Darwinian market favors strong players
Sara Gherghelas, DappRadar analyst, said capital is flowing “primarily to projects with proven teams, strong IP, or infrastructure supporting multiple games.”
Smaller studios without traction are either pivoting or shutting down entirely.“It’s a Darwinian stage for Web3 gaming: tough for small players, but potentially healthy for long-term stability,” Gherghelas noted.
The shift: fun first, blockchain second
Investors are backing games where:
Fun is the core gameplay driver
Blockchain elements (wallets, tokens, AI features, cross-chain tools) run in the background rather than being the main selling point
In the short term, expect fewer but stronger releases, cross-platform launches, and brand-driven IP to court mainstream audiences.

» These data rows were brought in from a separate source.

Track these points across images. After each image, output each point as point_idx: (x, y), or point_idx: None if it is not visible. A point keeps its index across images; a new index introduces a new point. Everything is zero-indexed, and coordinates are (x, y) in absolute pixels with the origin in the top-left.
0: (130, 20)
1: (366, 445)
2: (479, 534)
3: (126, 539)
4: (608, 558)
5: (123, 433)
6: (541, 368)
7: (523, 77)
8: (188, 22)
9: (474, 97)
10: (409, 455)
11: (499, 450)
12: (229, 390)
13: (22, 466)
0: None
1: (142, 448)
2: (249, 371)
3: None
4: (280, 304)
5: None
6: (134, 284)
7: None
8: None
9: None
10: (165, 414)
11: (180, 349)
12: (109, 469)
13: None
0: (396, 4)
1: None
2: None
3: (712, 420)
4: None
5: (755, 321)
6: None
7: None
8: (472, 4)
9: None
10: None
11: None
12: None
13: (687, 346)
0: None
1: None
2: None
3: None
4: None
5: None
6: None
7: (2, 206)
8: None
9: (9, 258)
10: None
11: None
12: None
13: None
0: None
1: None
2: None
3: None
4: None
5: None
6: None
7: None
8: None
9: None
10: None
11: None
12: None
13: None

“The hype cycles may be behind us, but a more grounded, sustainable foundation is being built,” Gherghelas added.
A more mature Web3 gaming landscape
Earlier this year, investor attention shifted toward AI and real-world asset tokenization. Now, Gherghelas says Web3 gaming is entering a mature phase focused on:
Sustainable economies
Scalable infrastructure
Quality gameplay
Studios securing funding now, she argues, could be well-positioned for a 2026 macro rebound.
Gaming still leads blockchain activity
In July, blockchain gaming hit 4.9M daily active wallets, up 2% from June — making it the most active sector in the decentralized app ecosystem.
Top titles have kept players engaged through major content updates, helping gaming hold its ground even as other blockchain sectors cooled.Still, AI applications are closing the gap in user activity — a rivalry that could define blockchain trends going forward.